Higher education institutions face mounting pressure from prospective students, accrediting agencies and ﬁnancial aid providers to disclose graduates’ job placement rates. Several recent high-proﬁle legal battles have called attention to the issues facing university career services ofﬁces charged with calculating and disclosing this information.
In August 2013, the Career Education Corporation (“CEC”), a for-proﬁt educational services company that operates over 90 physical and virtual post-secondary campuses throughout the United States and Europe, entered into a highly publicized $10.25 million settlement with the Attorney General of New York. Press Release, New York Attorney General Eric T. Schneiderman (August 19, 2013) (available at New York Attorney General website*). The Attorney General’s investigation revealed that CEC had consistently mischaracterized job placement rates for its New York campuses, misleading the State and accreditors and giving prospective students a distorted and overly-favorable impression of CEC graduates’ employment outcomes.
Pursuant to the settlement, CEC is to pay $9.25 million in restitution to students who had attended CEC campuses and $1 million in civil penalties. In addition, the settlement requires regular independent audits of CEC’s future job placement calculations, annual reporting to the Ofﬁce of the Attorney General and speciﬁc limitations on where and when job placement rates may be disclosed. CEC admissions personnel will also provide students with placement assistance services to help them ﬁnd jobs after graduation. CEC was later sued by its shareholders in connection with its misleading disclosures and inﬂated placements rates, which resulted in a $27.5 million settlement. Lead Plaintiffs’ Mem. of Points and Authorities at 1, Ross v. Career Education Corp., 1:12-cv-00276 (N.D. Ill. Nov. 4, 2013), ECF No. 111.

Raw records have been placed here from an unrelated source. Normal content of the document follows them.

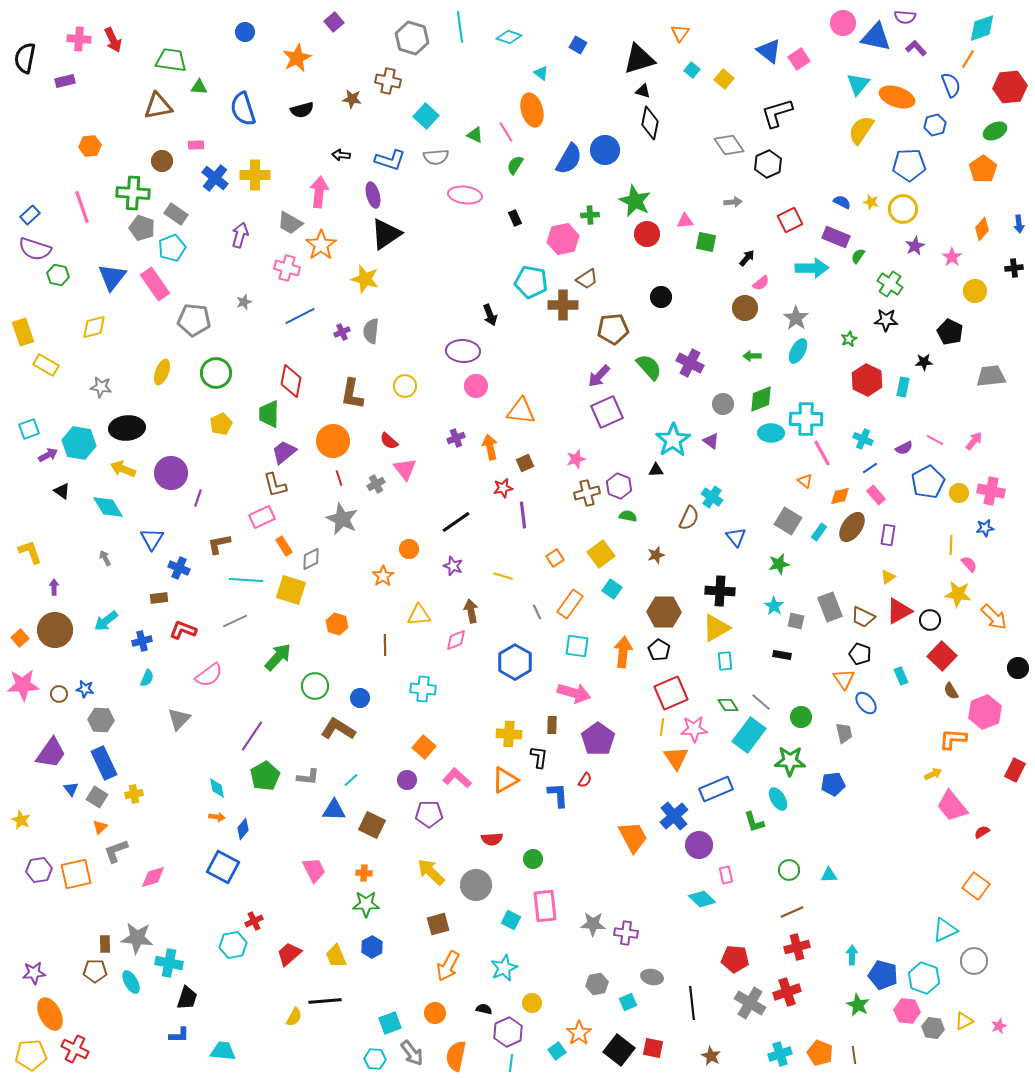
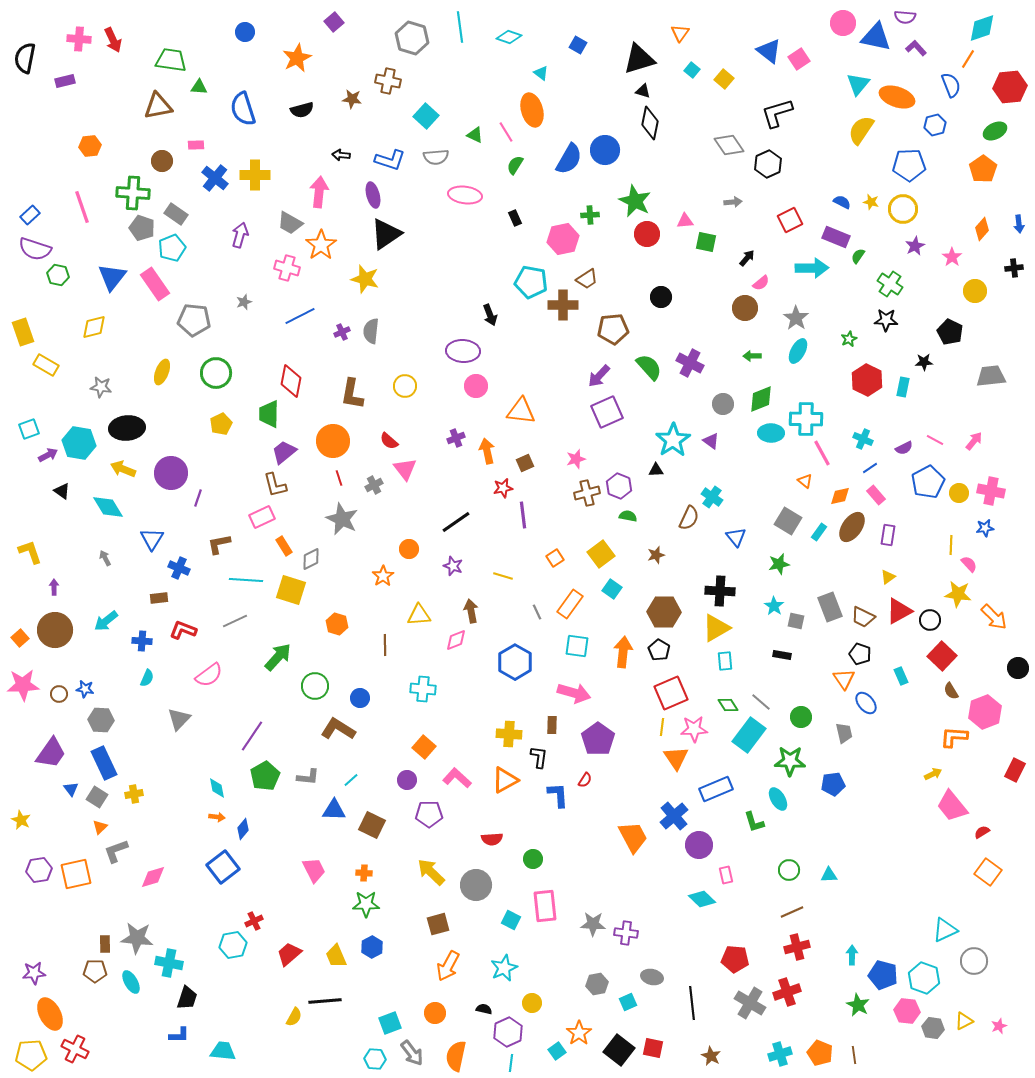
orange arrow at (490, 447): moved 3 px left, 4 px down
gray cross at (376, 484): moved 2 px left, 1 px down
blue cross at (142, 641): rotated 18 degrees clockwise
orange L-shape at (953, 739): moved 1 px right, 2 px up
blue square at (223, 867): rotated 24 degrees clockwise
orange square at (976, 886): moved 12 px right, 14 px up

This is not the ﬁrst time CEC’s job placement rates have come under ﬁre. In June 2013, a CEC campus in California, the California School of Culinary Arts-Le Cordon Bleu, was assessed with a $217,000 arbitration award in favor of a former student. Berkowitz v. California Sch. of Culinary Arts, Inc., 2013 WL 3340509 (Cal. June 12, 2013). The arbitrator agreed with the student that an admissions representative had systematically misrepresented the student’s career and earnings potential, inducing her to borrow over $40,000 in student loans to attend the campus.
Other institutions have fared better. In July 2013, the dismissal of a class-action lawsuit against the Thomas M. Cooley Law School was afﬁrmed by a federal appellate court. MacDonald v. Thomas M. Cooley Law Sch., 724 F.3d 654 (6th Cir. 2013). The court found that the school’s advertised post-graduation employment statistics were “literally true,” although potentially misleading, and that any detrimental reliance on these statistics by students was patently unreasonable. Id. at 664-65.This ongoing scrutiny of the job placement rates that are disclosed by universities has come from both state investigation and legal action from disillusioned students and does not appear to be subsiding.
In particular, New York State has voiced a renewed interest in investigating the practices of private educational institutions, most recently by launching a $40 million lawsuit against Donald Trump’s “Trump University” this past August. State of New York v. Trump Entrepreneur Initiative LLC, Index No. 451463 (Sup. Ct. N.Y. Cnty. Petition ﬁled Aug. 24, 2013).
These recent developments reveal what is at stake for universities when they release or advertise post-graduation employment statistics. The lesson for all organizations is to develop and implement comprehensive, transparent and veriﬁable disclosure systems that are consistently applied by all personnel, particularly admissions and career services representatives.